Hemos inventado un término que nos permite ser críticos teniendo una buena excusa formativa: "la crítica constructiva". He de decir que desde el punto de vista literal, el término "crítica constructiva" simplemente no existe. Las palabras "crítica" y "constructiva" son antagónicas. Las críticas, entendidas como tales, no construyen nada. Lo que ocurre es que utilizamos el término "crítica constructiva" para nombrar a las "observaciones", es decir, a las impresiones personales respecto a un hecho que se realizó sin juicio alguno a la persona. Y las observaciones sí ayudan, y mucho.
No soportamos que nos critiquen, pero no dejamos de criticar a los demás. Es interesante conocer que es precisamente con los que más queremos con quiénes somos más críticos. Solemos decir que es por que tenemos más confianza, pero me temo que en el fondo es porque son los más queremos que sean como nosotros pensamos que tienen que ser. En cualquier caso, es precisamente a los que sentimos más próximos a quienes no perdonamos ni una.
También es cierto que somos especialmente críticos con todo aquello de lo que secretamente nos acusamos. Si en el fondo nos sabemos impulsivos, y no nos gusta, nos faltará tiempo para criticar la impulsividad de un compañero. Quien manifieste los comportamientos que más nos molestan de nosotros mismos será quien esté permanentemente en nuestro punto de mira.
No podemos olvidar en este punto la crítica derivada de nuestro pecado capital favorito: la envidia. La envidia es fuente de crítica gratuita, de crítica corrosiva y malintencionada. Pero es quizá por ser previsible e infundada por lo que a esta crítica no le prestamos especial atención, y es a la que somos menos vulnerables.

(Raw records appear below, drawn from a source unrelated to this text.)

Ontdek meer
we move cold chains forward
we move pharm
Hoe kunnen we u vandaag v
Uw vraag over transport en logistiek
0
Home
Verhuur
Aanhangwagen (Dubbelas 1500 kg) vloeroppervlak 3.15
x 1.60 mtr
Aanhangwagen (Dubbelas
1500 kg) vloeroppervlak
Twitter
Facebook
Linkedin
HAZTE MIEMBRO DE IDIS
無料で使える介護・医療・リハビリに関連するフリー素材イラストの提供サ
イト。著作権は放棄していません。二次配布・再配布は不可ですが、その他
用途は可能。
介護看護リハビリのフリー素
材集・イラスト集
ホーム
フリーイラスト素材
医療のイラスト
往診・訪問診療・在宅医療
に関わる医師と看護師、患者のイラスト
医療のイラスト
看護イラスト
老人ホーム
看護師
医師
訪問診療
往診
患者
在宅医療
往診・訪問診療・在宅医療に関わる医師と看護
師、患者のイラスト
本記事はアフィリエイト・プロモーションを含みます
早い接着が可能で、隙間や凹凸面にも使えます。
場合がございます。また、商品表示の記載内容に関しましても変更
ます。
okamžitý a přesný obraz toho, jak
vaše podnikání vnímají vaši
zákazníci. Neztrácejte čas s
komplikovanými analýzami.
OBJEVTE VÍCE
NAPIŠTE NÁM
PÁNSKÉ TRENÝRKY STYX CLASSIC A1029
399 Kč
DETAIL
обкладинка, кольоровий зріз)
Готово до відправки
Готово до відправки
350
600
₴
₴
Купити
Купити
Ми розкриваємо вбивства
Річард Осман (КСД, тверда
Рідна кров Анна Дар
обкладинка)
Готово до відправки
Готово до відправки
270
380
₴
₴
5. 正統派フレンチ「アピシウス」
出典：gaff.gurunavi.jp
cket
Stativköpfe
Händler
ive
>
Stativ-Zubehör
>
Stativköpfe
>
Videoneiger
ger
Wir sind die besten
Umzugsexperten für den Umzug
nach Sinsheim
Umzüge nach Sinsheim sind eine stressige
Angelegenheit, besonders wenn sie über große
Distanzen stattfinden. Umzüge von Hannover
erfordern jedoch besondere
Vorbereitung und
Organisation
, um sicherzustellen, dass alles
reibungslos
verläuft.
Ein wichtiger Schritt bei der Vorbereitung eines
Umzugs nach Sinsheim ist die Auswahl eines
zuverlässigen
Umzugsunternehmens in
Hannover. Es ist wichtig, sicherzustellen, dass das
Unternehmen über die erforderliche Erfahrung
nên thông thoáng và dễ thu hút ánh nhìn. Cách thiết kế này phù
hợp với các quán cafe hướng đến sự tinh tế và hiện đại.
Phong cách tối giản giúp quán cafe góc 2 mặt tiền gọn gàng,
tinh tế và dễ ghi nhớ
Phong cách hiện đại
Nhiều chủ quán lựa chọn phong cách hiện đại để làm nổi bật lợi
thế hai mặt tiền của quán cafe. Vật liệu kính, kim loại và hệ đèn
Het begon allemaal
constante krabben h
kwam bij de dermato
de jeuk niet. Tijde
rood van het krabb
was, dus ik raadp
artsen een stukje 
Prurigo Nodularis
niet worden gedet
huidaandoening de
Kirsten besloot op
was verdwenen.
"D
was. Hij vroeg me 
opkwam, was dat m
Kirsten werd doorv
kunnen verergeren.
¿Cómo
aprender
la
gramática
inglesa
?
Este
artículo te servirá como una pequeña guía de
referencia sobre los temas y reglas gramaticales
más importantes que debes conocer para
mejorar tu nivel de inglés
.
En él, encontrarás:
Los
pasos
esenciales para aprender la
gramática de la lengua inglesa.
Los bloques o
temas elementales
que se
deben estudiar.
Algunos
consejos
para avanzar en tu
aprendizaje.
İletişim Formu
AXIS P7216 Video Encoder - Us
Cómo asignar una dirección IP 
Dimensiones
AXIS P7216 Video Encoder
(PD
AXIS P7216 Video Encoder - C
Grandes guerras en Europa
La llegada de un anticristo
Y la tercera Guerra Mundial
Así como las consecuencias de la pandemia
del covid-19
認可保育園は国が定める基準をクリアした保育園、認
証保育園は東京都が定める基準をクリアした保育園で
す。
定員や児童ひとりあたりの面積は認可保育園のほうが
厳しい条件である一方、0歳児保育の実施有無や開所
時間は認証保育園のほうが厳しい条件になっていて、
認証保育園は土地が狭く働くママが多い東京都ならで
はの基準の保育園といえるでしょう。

He comentado que el principal motivo por el que nos afecta la crítica es nuestra inseguridad. Por tanto, el trabajo para ser inmunes a ella debería ir en la dirección de construir y desarrollar nuestra seguridad. Será ña gran coraza que nos protegerá de cualquier agresión en forma de crítica. En este contexto, no cabría la crítica como agresión, porque simplemente no nos afectaría.
Pero lo cierto es que cada persona nos encontramos en una etapa distinta de nuestro crecimiento, y hemos desarrollado un nivel de seguridad interna distinto. En este contexto, ser más o menos crítico con la gente no debería ser una actitud personal, sino que deberíamos ser más o menos críticos en función de la seguridad que percibamos en la persona a quien dirigimos la crítica. Como me recuerda John Powell, "la mejor forma de mantener la distancia entre la gente es herir", y una crítica, para quien no está preparado para recibirla, hiere.
Abogaré de nuevo por la conveniencia de sustituir críticas por observaciones. Así y todo, si las observaciones inciden sobre aspectos en lo que el otro puede mejorar, deben hacerse siempre en privado, y jamás delante de los demás. La sensación de "linchamiento público" es devastadora para la motivación y para la autoestima. La norma es bien sencilla: hacer los halagos en público y reservar las críticas para la intimidad del despacho cerrado.